The Building Tradesman Newspaper

Friday, July 07, 2017

Study shines dome light on construction fatalities

By The Building Tradesman



The release of a new safety study which was performed “with an eye toward learning new methods of preventing worker fatalities in the construction industry” offers a few nuggets of information that may help the industry become a bit more self-aware about safety.

“In some cases, findings disrupted general preconceived perceptions,” said the study, released in April by The Associated General Contractors (AGC) of America. The AGC commissioned the work, which was conducted by the Myers-Lawson School of Construction at Virginia Tech, involving analyzing detailed, confidential fatality reports nationwide from 2010-2012.
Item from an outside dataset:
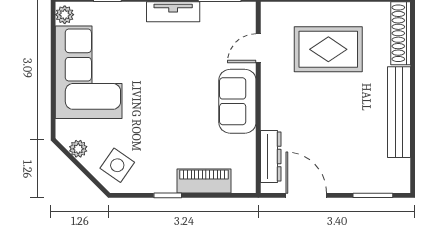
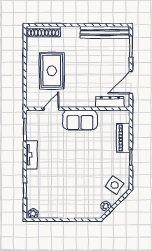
door: (258, 48) -> (51, 109), swing flipped
corner sofa: (89, 72) -> (64, 201), removed
bench: (399, 112) -> (105, 32), moved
“We all share a common goal: getting to zero construction fatalities,” said Stephen E. Sandherr, the AGC’s chief executive officer. “This report offers the kind of data and recommendations needed to help construction firms achieve that goal.”

The study used federal Bureau of Labor Statistics numbers over a three-year period, in order to gather more data points and to help determine trends. Overall, there were 2,338 construction industry fatalities in from 2010 to 2012.

Some new findings from the study:

•Most fatalities occurred between 10 a.m. and 3 p.m., with a significant spike upward around noon. Previous studies found that the occurrence of fatalities was most prevalent between the hours of 9 a.m. and 1 p.m., and bottomed around noon. (The Midwest was the lone different region in this area, with fatalities peaking around 10 a.m.)

The study’s authors suggested contractors “distribute an urgent all-points-bulletin to workers that the most recent analysis of time-of-day data indicates the ‘lunch hour’ is the most prone to fatalities.” They also suggested further study on why the period around lunchtime is so deadly, and that there should be consideration to scheduling additional toolbox talks or safety meetings around the noon hour.

•Fatalities due to transportation and violence and other injuries increased during that three-year period while deaths due to exposure to harmful substances and fire and explosions decreased.

•Small construction establishments with 1-9 employees accounted for 47 percent of fatalities and the highest fatality rate at 26 fatalities per 100,000 workers annually. Most previous studies ignored the smallest establishments, the study said. Contractors employing 50-99 workers experienced fewer than five deaths per 100,000 workers, the lowest rate.

•Hispanic workers made up 24 percent of the workforce and accounted for 20 percent of highway and road work zone fatalities in 2010-2012. “This conflicts with the widespread perception that Hispanics are disproportionately victims of construction fatalities,” the study said.

Some findings that are consistent with existing studies:

•The “specialty trades” had significantly more fatalities than any other sector, accounting for 56 percent of deaths. Specialty trades are defined as workers for contractors that perform specific activities (e.g. concrete work, electrical, plumbing) but who are not responsible for the entire project. However, the heavy and civil sector had the highest annual fatality rate with 24 fatalities per 100,000 workers.

•Overall, most fatalities occurred in the South region (1,081 deaths, or 46 percent of the total 2,338 U.S. fatalities during those three years.) The South also experienced the highest annual fatality rate, 17 deaths per 100,000 workers). Next was the Midwest – which experienced 519 deaths, or 22 percent – and 16 deaths per 100,000 workers.

•Fatalities increased during the spring and summer months, peaking in August (12 percent), and decreasing through the winter to the lowest month for fatals, February, 5 percent.

•What day of the week is deadliest? There was not much difference between any of the weekdays Monday through  Thursday, all were in the 20 percent range. On Fridays, fatalities dropped a bit to 17 percent, and they were much lower on the weekends. 

•Falls remain the leading cause (33 percent) of deaths in construction, accounting for one-third of all fatalities. Transportation incidents accounted for 29 percent of fatalities. Transportation fatalities typically involved trucks (36 percent) and multi-purpose highway vehicles (31 percent), for example, pickups.

•Industrial project locations experienced the highest number of fatalities at 35 percent. Heavy and Residential and project locations accounted for 29 percent and 25 percent, respectively. The remainder of fatalities occurred at Commercial (5 percent) and Other (6 percent) locations.

•Younger and more inexperienced workers are most likely to lead the fatality numbers, right? Wrong. “Construction workers aged 35-54 accounted for 50 percent of fatalities,” the study said. “Younger and older workers, under 25 and 65 or over, represented relatively small proportions of fatalities, with 8 percent and 7 percent, respectively. When employment numbers were factored in, fatalities rates showed a steady increase from age 35.”

Historically, the proportions of fatalities among construction workers age 45 is growing, from 34 percent of all deaths in 1992, to 44 percent in 2005 to 52 percent in 2012. 

The AGC’s Sandherr said the association was sending the new safety report to each of its contractor-members, as well as to other construction associations and also making it available online. “No wisdom or insight should be proprietary when it comes to the safety of construction workers,” he said.